Prevention: Early Recognition
- Requires knowing the subtle and non-specific signs.
- These include uterine activity (more frequent than 6/hr, lasting more than 1hr, even if painless).
- Lower abdominal cramping, dull intermittent backache, menstrual-like cramps, pelvic/suprapubic pressure/heaviness discomfort.
- Also change in vaginal discharge, or leaking fluid that isnt related to urination.
Fetal Fibronectin (FFN)
- Normally present in early and late pregnancy.
- Appearance between 24 and 34 weeks may predict PTL (Preterm Labor).
- It has low positive predictive value (46%) but high negative predictive value.
- Predicts who will NOT go into labor; false positives can result from recent VE (Vaginal Exam), sexual intercourse, or vaginal bleeding.
Cervical Length
- Measurement from internal cervical os to the external cervical os.
- Normal length is 30mm.
Risk Assessment
- < or = 20mm: high risk.
- < 15mm: 50% chance of PTB.
Management of Person at Risk for Preterm Birth
- Transport to a Level 3 or 4 Hospital.
- Hydrate; limit activity.
- Treat for infection and accelerate fetal lung maturity with antenatal steroids.
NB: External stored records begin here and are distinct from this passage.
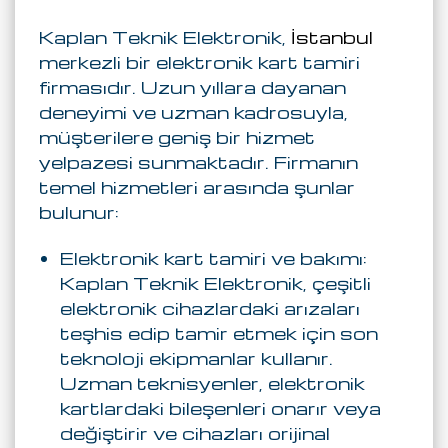
Kaplan Teknik Elektronik,
İstanbul
merkezli bir elektronik kart tamiri
firmasıdır. Uzun yıllara dayanan
deneyimi ve uzman kadrosuyla,
müşterilere geniş bir hizmet
yelpazesi sunmaktadır. Firmanın
temel hizmetleri arasında şunlar
bulunur:
Elektronik kart tamiri ve bakımı:
Kaplan Teknik Elektronik, çeşitli
elektronik cihazlardaki arızaları
teşhis edip tamir etmek için son
teknoloji ekipmanlar kullanır.
Uzman teknisyenler, elektronik
kartlardaki bileşenleri onarır veya
değiştirir ve cihazları orijinal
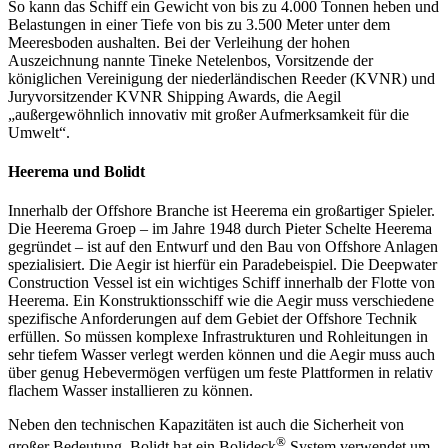
So kann das Schiff ein Gewicht von bis zu 4.000 Tonnen heben und
Belastungen in einer Tiefe von bis zu 3.500 Meter unter dem
Meeresboden aushalten. Bei der Verleihung der hohen
Auszeichnung nannte Tineke Netelenbos, Vorsitzende der
königlichen Vereinigung der niederländischen Reeder (KVNR) und
Juryvorsitzender KVNR Shipping Awards, die Aegil
„außergewöhnlich innovativ mit großer Aufmerksamkeit für die
Umwelt“.
Heerema und Bolidt
Innerhalb der Offshore Branche ist Heerema ein großartiger Spieler.
Die Heerema Groep – im Jahre 1948 durch Pieter Schelte Heerema
gegründet – ist auf den Entwurf und den Bau von Offshore Anlagen
spezialisiert. Die Aegir ist hierfür ein Paradebeispiel. Die Deepwater
Construction Vessel ist ein wichtiges Schiff innerhalb der Flotte von
Heerema. Ein Konstruktionsschiff wie die Aegir muss verschiedene
spezifische Anforderungen auf dem Gebiet der Offshore Technik
erfüllen. So müssen komplexe Infrastrukturen und Rohleitungen in
sehr tiefem Wasser verlegt werden können und die Aegir muss auch
über genug Hebevermögen verfügen um feste Plattformen in relativ
flachem Wasser installieren zu können.
Neben den technischen Kapazitäten ist auch die Sicherheit von
®
großer Bedeutung. Bolidt hat ein Bolideck
System verwendet um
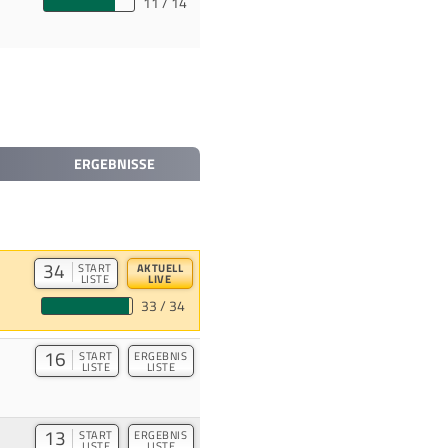
11 / 14
ERGEBNISSE
34
START
AKTUELL
LISTE
LIVE
33 / 34
16
START
ERGEBNIS
LISTE
LISTE
13
START
ERGEBNIS
LISTE
LISTE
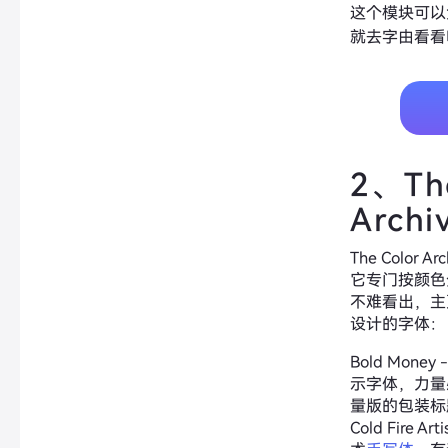
这个模块可以
就去字由看看
2、The
Archi
The Color A
它专门按颜色
不难看出，主
设计的字体：
Bold Money 
示字体，力量
量版的包装标
Cold Fire A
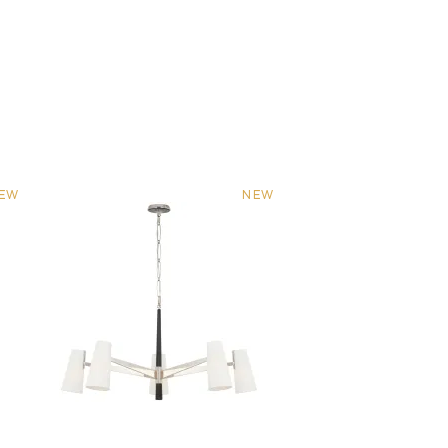
EW
NEW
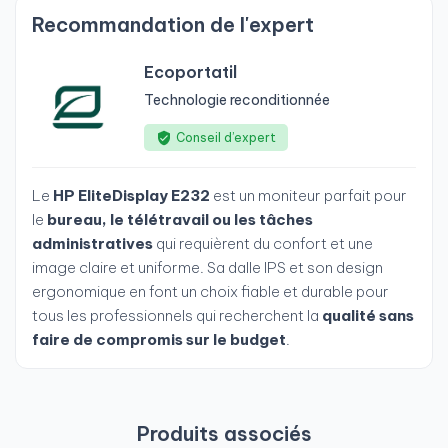
Recommandation de l'expert
Ecoportatil
Technologie reconditionnée
Conseil d’expert
Le
HP EliteDisplay E232
est un moniteur parfait pour
le
bureau, le télétravail ou les tâches
administratives
qui requièrent du confort et une
image claire et uniforme. Sa dalle IPS et son design
ergonomique en font un choix fiable et durable pour
tous les professionnels qui recherchent la
qualité sans
faire de compromis sur le budget
.
Produits associés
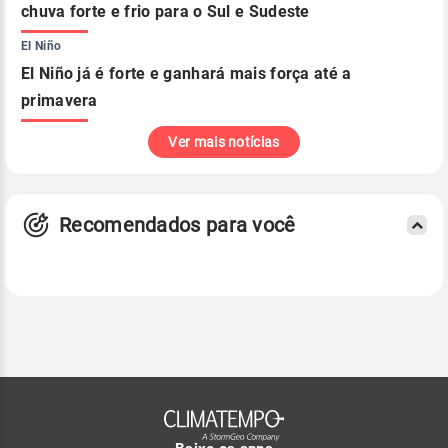
chuva forte e frio para o Sul e Sudeste
El Niño
El Niño já é forte e ganhará mais força até a
primavera
Ver mais notícias
Recomendados para você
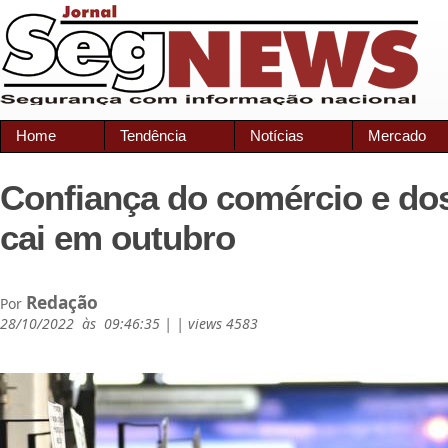
Home
Tendência
Notícias
Mercado
Confiança do comércio e dos
cai em outubro
Redação
Por
28/10/2022 às 09:46:35 | | views 4583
- Administer Suppression of uterine activity with tocolytics and Magnesium for neuro-protection.
Antenatal Steroids
- Promotes fetal lung maturity.
- Can use Betamethasone (2 doses, 24 hours apart) or Dexamethasone (4 doses, 12 hours apart).
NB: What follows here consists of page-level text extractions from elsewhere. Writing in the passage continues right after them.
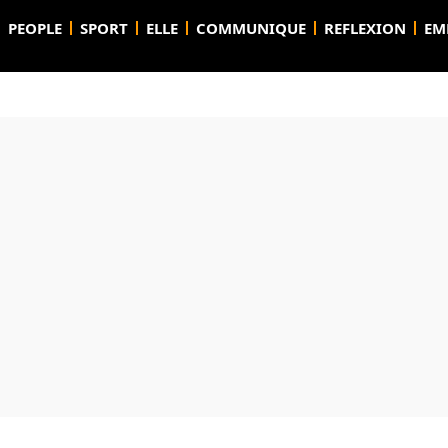
PEOPLE
SPORT
ELLE
COMMUNIQUE
REFLEXION
EM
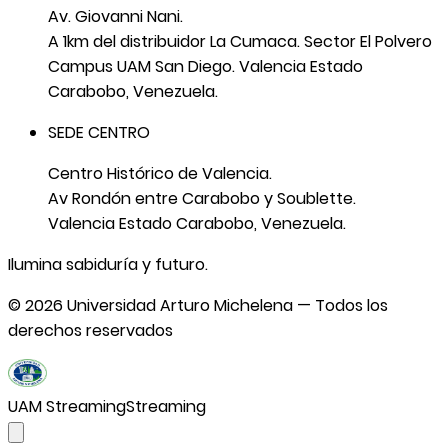
Av. Giovanni Nani.
A 1km del distribuidor La Cumaca. Sector El Polvero
Campus UAM San Diego. Valencia Estado
Carabobo, Venezuela.
SEDE CENTRO
Centro Histórico de Valencia.
Av Rondón entre Carabobo y Soublette.
Valencia Estado Carabobo, Venezuela.
Ilumina sabiduría y futuro.
©
2026
Universidad Arturo Michelena — Todos los
derechos reservados
UAM Streaming
Streaming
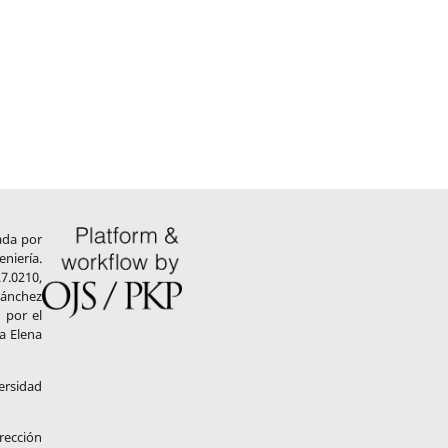
ada por
niería.
7.0210,
Sánchez
 por el
a Elena
ersidad
rección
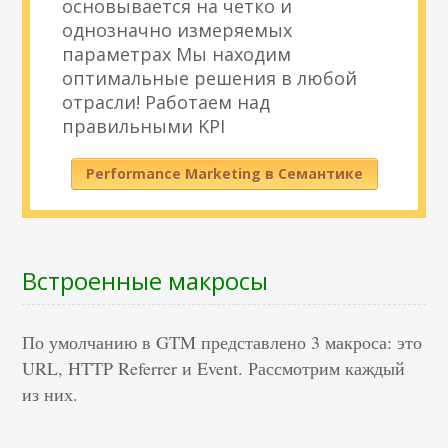
основывается на четко и
однозначно измеряемых
параметрах Мы находим
оптимальные решения в любой
отрасли! Работаем над
правильными KPI
Performance Marketing в Семантике
Встроенные макросы
По умолчанию в GTM представлено 3 макроса: это
URL, HTTP Referrer и Event. Рассмотрим каждый
из них.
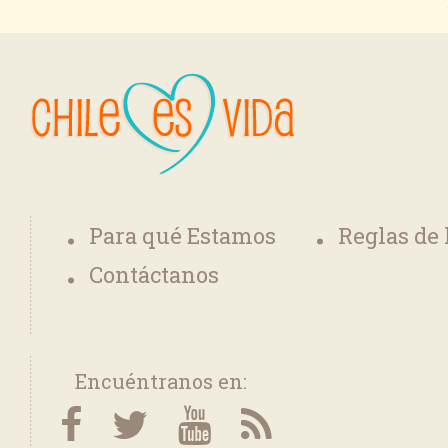
Para qué Estamos
Reglas de
Contáctanos
Encuéntranos en:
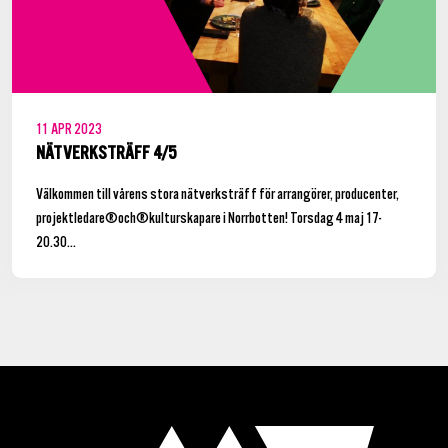
11
APR
2023
NÄTVERKSTRÄFF 4/5
Välkommen till vårens stora nätverksträff för arrangörer, producenter,
projektledare och kulturskapare i Norrbotten! Torsdag 4 maj 17-
20.30...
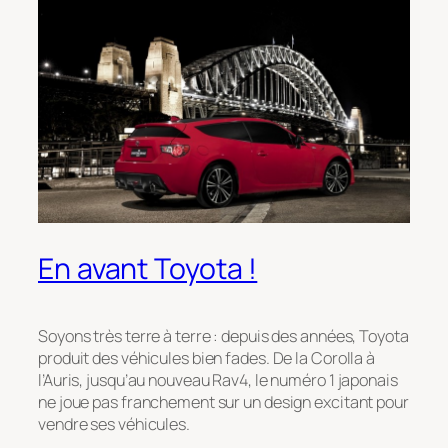
En avant Toyota !
Soyons très terre à terre : depuis des années, Toyota
produit des véhicules bien fades. De la Corolla à
l’Auris, jusqu’au nouveau Rav4, le numéro 1 japonais
ne joue pas franchement sur un design excitant pour
vendre ses véhicules.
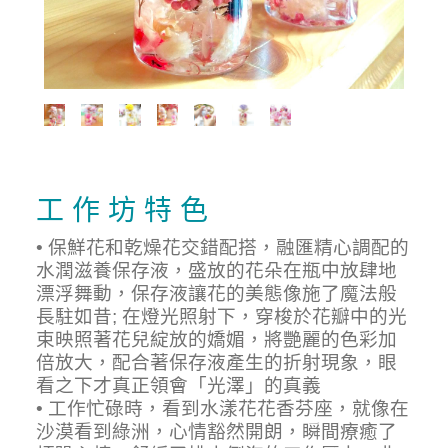
工 作 坊 特 色
• 保鮮花和乾燥花交錯配搭，融匯精心調配的
水潤滋養保存液，盛放的花朵在瓶中放肆地
漂浮舞動，保存液讓花的美態像施了魔法般
長駐如昔; 在燈光照射下，穿梭於花瓣中的光
束映照著花兒綻放的嬌媚，將艷麗的色彩加
倍放大，配合著保存液產生的折射現象，眼
看之下才真正領會「光澤」的真義
• 工作忙碌時，看到水漾花花香芬座，就像在
沙漠看到綠洲，心情豁然開朗，瞬間療癒了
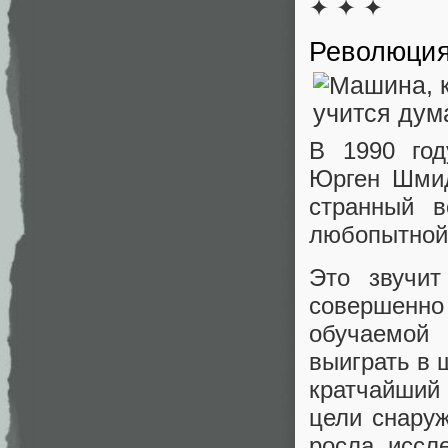
✦ ✦ ✦
Революция
В 1990 год
Юрген Шмид
странный в
любопытной
Это звучи
совершенн
обучаемой
выиграть в 
кратчайший
цели снару
росла, иссл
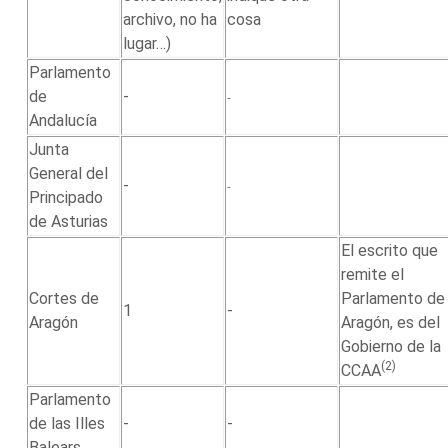
archivo, no ha
cosa
lugar…)
Parlamento
de
-
-
Andalucía
Junta
General del
-
-
Principado
de Asturias
El escrito que
remite el
Cortes de
Parlamento de
1
-
Aragón
Aragón, es del
Gobierno de la
(2)
CCAA
Parlamento
de las Illes
-
-
Balears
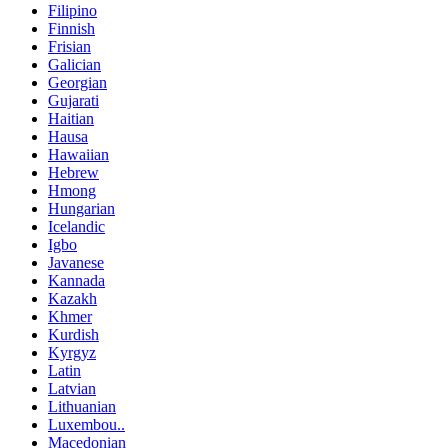
Filipino
Finnish
Frisian
Galician
Georgian
Gujarati
Haitian
Hausa
Hawaiian
Hebrew
Hmong
Hungarian
Icelandic
Igbo
Javanese
Kannada
Kazakh
Khmer
Kurdish
Kyrgyz
Latin
Latvian
Lithuanian
Luxembou..
Macedonian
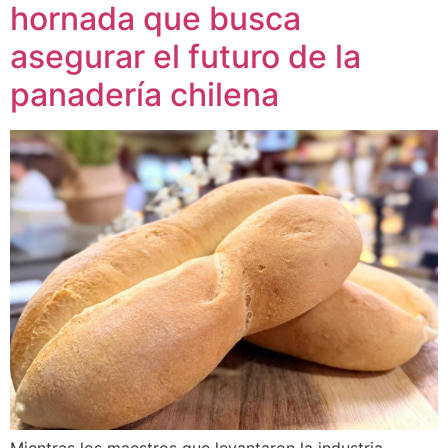
hornada que busca
asegurar el futuro de la
panadería chilena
- Requires 48 hours to work.
- NIH recommends for all women at risk for preterm birth.
- Not indicated in cord prolapse, chorioamnionitis, or abruptio placentae.
- Will Impact blood sugars for both mother and neonate.
Tocolytics
- Nifedipine: calcium antagonist that interrupts calcium channels in the myometrium to cause uterine relaxation.
- Side effects include hypotension, flushing, headache, dizziness, and nausea.
- Indocin: Prostaglandin inhibitor that interferes with the production of prostaglandins, thus interfering with uterine contractions, but has potential side-effects.
- Give 30mg orally (po), then 10-20mg every 4-6 hours.
Nursing Considerations
- Monitor Vital Signs (VS) prior to dose, then frequently, to notify provider for systolic blood pressure (BP) < 9, diastolic BP < 50.
- Requires continuous fetal and uterine monitoring until stable.
- Indocin can cause nausea, heartburn, potential renal toxicity, oligohydramnios, IVH, NEC, and constriction of the DA in the fetus.
- Administer 50 mg rectal or 50-100 mg PO load, then 25-50mg PO every 6 hours for 48 to 72 hours.
- Monitoring requires giving after meals and continuous fetal and uterine activity.